Послушался калику Владимир, принялся ходить не по улицам-переулочкам, а по питейным домам. Прав оказался Ульянище – разыскал в кружале князь молодца: лежит тот на печи и не шевелится. Волосы на голове его спутаны, весь-то он расхристанный: ни креста на нём нет, ни пояса. От великого хмеля третьи сутки молодец не просыпается.
Говорит князь пропойце таковы слова:
– Здрав будь, млад Василий Игнатьевич! Полно тебе, молодец, спать под рогожею. Ты уж встань с печи-муравлинки, послужи мне верой-правдой.
На первый раз Василий Игнатьевич и глаза не протёр.
Князь тогда пошёл на второй након:
– Здрав будь, млад Василий Игнатьевич! Просыпайся от хмеля, сослужи мне великую службу.
Василий на то разве чуть шевельнулся.
Кличет Солнышко в третий раз:
– Добрый молодец, Василий Игнатьевич! Пока ты гулял да спал, приключилась великая беда! Скурла-хан стоит с ордою под Киевом.
Лишь тогда Василий пробудился, от великого хмеля проснулся. Говорит Василий таковы слова:
– Я бы рад послужить, но трещит трещоткой буйная моя головушка.
Наливает князь Василию в турий рог зелена вина, ни много ни мало – полтора ведра. На закуску подаёт ему калач бел-крупитчатый. Взял Василий рог одной рукой, выпил его в един дух, рукавом занюхал, утёрся.
Говорит затем князю:
– Не обмылось ещё у Васьки ретиво сердце, не взвеселилась у него буйная головушка! Всё так же трещит она трещоткою.

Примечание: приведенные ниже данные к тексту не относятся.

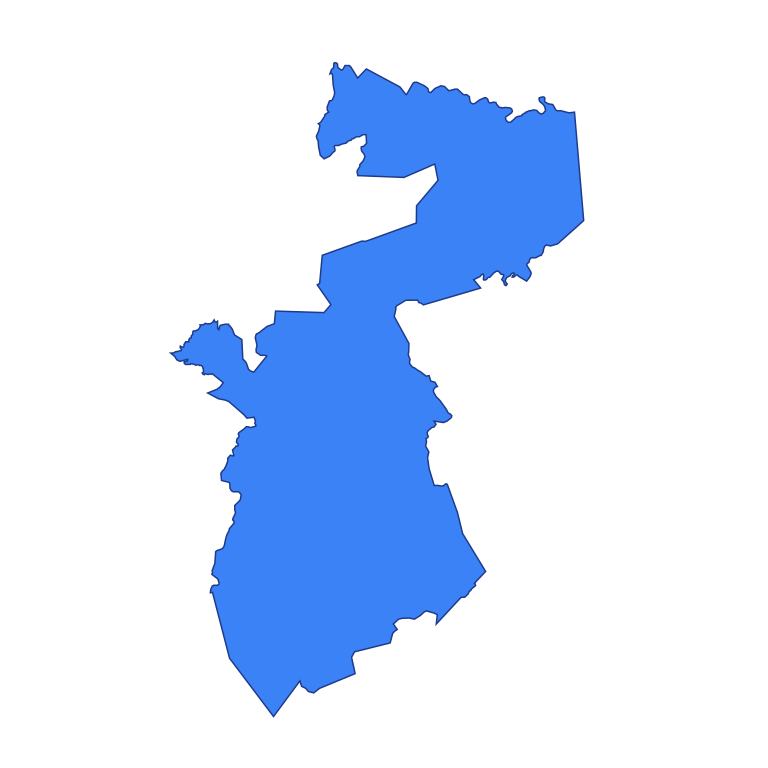 outline of Santa Catarina Juquila, Oaxaca, Mexico, rotated 356°
{"feature_id": "50627088B71365052188034", "entity_name": "Santa Catarina Juquila", "entity_type": "district", "adm_level": 2, "iso_a3": "MEX", "parent_name": "Mexico", "parent_adm1": "Oaxaca", "projection": "mercator", "projection_center": [-97.307, 16.18], "detail": "fine", "context": "isolated", "style": "filled", "palette": "blue", "viewbox_px": 768, "rotation_deg": 356, "n_neighbors": 0, "source": "geoboundaries", "source_scale": "gbopen_adm2", "svg_char_len": 6131}
<svg xmlns="http://www.w3.org/2000/svg" viewBox="0 0 768 768"><g transform="rotate(356 384 384)"><path d="M594.6,234.9L593.0,126.1L587.4,126.4L579.4,123.7L575.9,123.5L574.6,122.7L571.9,117.0L567.3,115.9L564.4,114.0L563.8,112.3L564.4,111.0L564.3,109.6L563.6,108.9L562.2,108.7L559.1,109.2L558.5,109.8L558.8,112.4L559.3,113.3L562.5,116.4L563.8,118.9L564.2,122.6L561.6,125.2L559.4,125.6L557.1,124.0L555.5,121.8L553.9,121.3L552.1,121.0L549.3,121.7L548.5,121.4L544.1,122.9L543.8,123.7L542.9,123.7L540.3,125.2L540.1,126.0L536.0,126.5L533.6,127.5L533.1,128.4L528.4,131.7L526.2,131.6L524.3,129.6L523.7,127.4L524.1,126.1L530.3,122.3L531.1,120.8L530.6,118.7L529.4,117.6L528.4,117.3L524.4,116.6L521.2,116.8L518.3,116.0L515.7,112.7L515.3,111.0L512.8,110.5L509.4,111.1L508.0,110.0L507.3,107.1L505.6,105.5L504.1,105.5L499.1,107.3L494.4,110.3L493.0,110.8L491.3,110.4L490.0,109.2L489.4,107.4L489.2,103.3L486.8,101.2L484.2,101.1L482.9,100.4L477.9,95.0L475.4,94.8L469.1,96.0L465.2,91.5L461.7,90.5L455.5,92.7L450.9,96.6L448.9,95.8L448.5,92.7L447.4,91.3L444.7,89.1L437.8,85.3L435.3,85.2L434.0,85.9L426.8,96.7L426.1,96.8L420.6,88.8L388.4,68.5L379.1,76.9L372.9,65.2L371.6,63.9L367.3,63.6L365.1,67.1L363.5,68.0L360.0,65.1L359.9,61.6L359.1,60.5L357.3,60.0L356.3,60.6L355.9,64.7L353.4,67.0L351.7,70.8L353.0,70.3L354.2,71.6L354.2,82.4L355.1,89.8L354.5,92.7L352.4,96.7L351.4,97.7L349.4,97.7L346.6,103.8L346.5,106.9L347.8,108.9L343.8,111.1L343.5,112.8L338.9,118.7L336.6,119.7L337.8,121.0L338.0,122.2L336.4,127.4L333.8,132.1L334.6,135.7L335.2,136.5L335.3,142.9L336.4,151.4L340.0,155.2L345.7,152.9L349.4,149.3L351.1,148.3L351.5,147.0L350.9,143.5L351.8,142.7L355.5,142.9L358.6,141.7L362.9,141.1L365.5,139.0L368.1,138.5L369.3,137.2L370.6,137.1L373.5,135.5L376.8,135.6L380.4,133.8L382.9,134.0L383.5,134.3L383.4,142.7L380.2,145.5L377.9,145.8L377.6,148.0L378.1,150.3L380.3,153.5L380.8,156.0L379.1,159.6L375.2,163.5L375.0,165.4L372.5,168.8L371.9,170.2L372.4,174.3L418.3,179.3L450.0,168.1L452.1,184.6L428.9,208.5L427.5,225.6L375.6,240.4L371.9,239.9L331.4,251.3L326.8,279.2L324.3,280.4L336.6,301.1L329.1,308.6L280.9,303.7L278.8,316.2L271.2,318.5L263.1,324.0L260.3,325.2L259.7,326.0L258.8,328.9L260.0,336.5L258.7,341.0L258.9,343.6L263.0,346.8L267.5,347.1L269.0,348.0L254.9,363.1L251.8,361.7L249.9,360.0L248.1,353.4L246.4,350.7L244.9,349.5L245.3,329.7L238.3,324.6L236.4,318.5L234.4,315.4L233.5,315.1L233.2,313.5L229.7,313.3L224.9,314.0L223.9,315.3L223.2,318.3L222.8,318.3L221.9,316.8L222.3,309.8L221.1,310.6L219.9,310.5L219.0,308.2L217.4,310.4L215.2,311.8L211.4,311.6L210.2,311.0L207.8,312.3L204.6,312.2L205.0,313.2L203.2,316.2L200.0,317.8L197.4,317.8L197.1,318.3L196.5,321.3L195.0,322.7L195.0,324.4L193.6,324.7L192.4,326.1L192.2,328.3L189.2,328.0L187.3,330.5L187.1,332.6L185.9,333.4L183.5,332.0L183.2,333.1L184.3,335.7L183.8,336.6L177.9,337.4L176.6,338.3L173.4,338.3L177.1,341.8L179.0,345.4L181.9,347.2L189.5,345.6L190.1,345.8L190.0,346.4L188.8,347.5L186.2,347.9L186.2,349.5L187.5,350.7L192.3,350.9L193.0,350.2L196.1,351.2L197.6,352.2L198.0,351.8L200.3,352.0L201.4,352.7L203.2,352.7L204.4,354.6L204.9,358.4L204.7,359.6L203.4,360.3L204.3,361.8L205.6,362.2L205.9,361.3L206.4,361.2L209.2,362.3L211.2,361.7L212.4,362.3L213.5,361.9L223.7,371.4L220.6,375.2L217.1,377.6L207.5,380.7L217.9,387.2L224.4,388.9L227.9,390.6L241.9,404.6L244.9,408.5L252.1,408.1L253.2,412.6L252.4,413.9L253.4,416.7L253.0,417.1L247.8,418.2L245.9,417.3L243.6,417.0L241.2,419.1L235.8,422.4L235.1,424.1L235.8,425.1L235.7,426.4L233.5,428.6L232.8,431.3L232.9,432.3L234.0,433.1L234.3,435.2L234.0,435.6L231.8,435.7L231.3,436.8L228.3,439.1L229.2,445.0L228.7,445.3L225.8,444.3L223.3,446.7L222.9,447.4L222.9,449.6L220.6,454.8L218.3,458.4L217.1,459.1L215.0,461.8L215.2,468.9L222.8,471.4L223.2,472.7L223.1,477.4L224.4,479.9L226.0,481.0L230.9,481.3L232.0,481.9L233.8,484.4L232.8,488.7L232.0,490.2L226.6,494.8L226.4,499.3L226.9,502.2L223.6,508.2L223.9,509.6L224.6,509.9L224.9,512.1L219.7,517.5L219.3,519.2L217.0,523.0L215.6,526.3L213.2,534.7L211.2,537.1L205.5,538.6L204.4,539.5L202.8,551.0L199.6,558.1L199.7,560.3L199.0,561.9L204.6,566.9L205.7,571.4L205.3,572.3L203.9,573.2L200.1,572.9L198.5,573.7L196.8,576.9L196.2,580.2L198.4,579.9L210.8,646.8L250.6,708.0L279.4,674.3L280.7,679.8L284.8,682.2L286.6,684.9L287.7,685.7L292.4,687.2L298.5,683.1L335.0,670.9L332.6,654.3L335.9,649.1L372.1,642.7L375.2,633.5L377.2,631.5L380.1,629.8L376.6,624.1L382.0,619.7L385.7,619.0L392.6,619.2L398.0,620.7L404.2,617.4L408.5,614.0L410.7,613.4L418.0,616.0L421.1,617.8L419.4,627.1L446.0,602.2L449.7,602.3L453.3,599.3L454.7,596.7L455.9,596.2L457.4,594.2L461.3,591.5L460.9,589.4L460.4,589.0L472.3,578.1L452.0,538.7L448.3,517.3L440.3,489.1L439.8,488.2L438.6,487.9L436.4,489.5L434.5,489.9L430.1,488.8L427.0,488.8L423.1,471.6L422.3,460.5L424.0,455.0L421.2,448.8L422.4,444.5L422.1,441.6L423.9,440.5L424.5,439.5L423.7,436.9L423.7,435.2L425.0,433.5L428.6,430.8L431.0,430.3L433.1,427.8L431.3,424.5L440.7,426.6L444.3,425.4L448.2,422.7L449.1,421.7L449.4,420.3L447.8,418.4L446.1,417.5L444.4,413.6L438.7,404.4L435.1,400.2L432.9,395.6L432.9,393.5L433.5,392.3L435.5,390.5L437.1,390.3L435.0,385.8L430.8,384.3L429.6,378.8L426.6,379.1L420.6,373.8L419.0,373.0L415.9,370.3L413.8,369.3L411.1,365.8L411.0,363.9L411.7,361.2L410.5,357.6L410.3,355.6L410.8,354.2L411.7,345.3L398.9,317.4L401.1,310.1L401.0,308.5L401.9,307.0L411.5,302.0L423.3,302.7L424.6,305.3L426.5,305.8L428.8,307.8L487.1,295.0L480.7,286.2L487.3,283.5L488.8,281.8L490.5,281.2L491.1,282.7L490.4,286.5L490.8,287.2L492.5,287.3L494.0,286.4L494.9,285.1L497.3,284.7L501.2,280.9L504.2,279.2L506.1,279.6L508.5,282.7L510.8,283.2L511.1,284.3L508.7,288.1L510.5,290.3L511.1,293.4L512.3,294.3L513.0,294.2L513.9,292.8L512.7,291.1L512.1,289.1L513.9,286.2L517.5,284.8L518.7,283.0L520.1,282.2L521.6,282.5L521.8,283.3L519.9,284.9L519.3,286.3L520.9,286.4L523.8,284.4L524.6,284.5L525.8,286.0L533.5,291.3L537.0,287.3L538.4,284.4L538.4,282.7L534.6,275.1L535.3,273.8L537.1,272.8L538.0,270.0L539.1,268.7L540.8,268.2L542.4,268.7L544.5,268.5L548.6,266.7L549.8,266.7L552.3,262.8L552.2,261.8L553.2,259.2L554.4,257.4L555.7,256.7L559.8,257.9L567.0,256.3L594.6,234.9Z" fill="#3b82f6" stroke="#1e3a8a" stroke-width="1.5"/></g></svg>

Наливает князь второй рог, а в том роге ни много ни мало – два ведра с половиною. Вновь протягивает пропойце калач бел-крупитчатый. Взял рог Василий одной рукой, выпил его в един дух, от калача ущипнул всего лишь кроху неприметную, ссыпал её в рот и сказал:
– Не обмылось ещё у Васи ретивое сердце, не взвеселилась его буйная головушка.
Наливает тогда князь в третий раз турий рог в целых три ведра, подаёт Василию калач бел-крупитчатый. Взял Василий рог в одну руку, выпил его в един дух, весь калач в себя закинул. Говорит Васька князю в третий раз:
– Вот теперь обмылось моё сердце ретивое. Вот теперь взвеселилась моя головушка. Я готов бы служить тебе верой-правдой, да вот только нет у меня ни креста, ни пояса, ни полотняной рубашечки, ни доброго коня, ни лошадиной сбруи, ни тугого лука, ни калёной стрелочки, ни боевой палицы, ни копьеца бурзамецкого – всё я пропил, всё в кабаке заложил у чумаков, у целовальников.
Пошёл князь Владимир к чумакам да к целовальникам, говорил им такие слова:
– Эй вы, чумаки-целовальники, отдавайте всё назад Васеньке безденежно!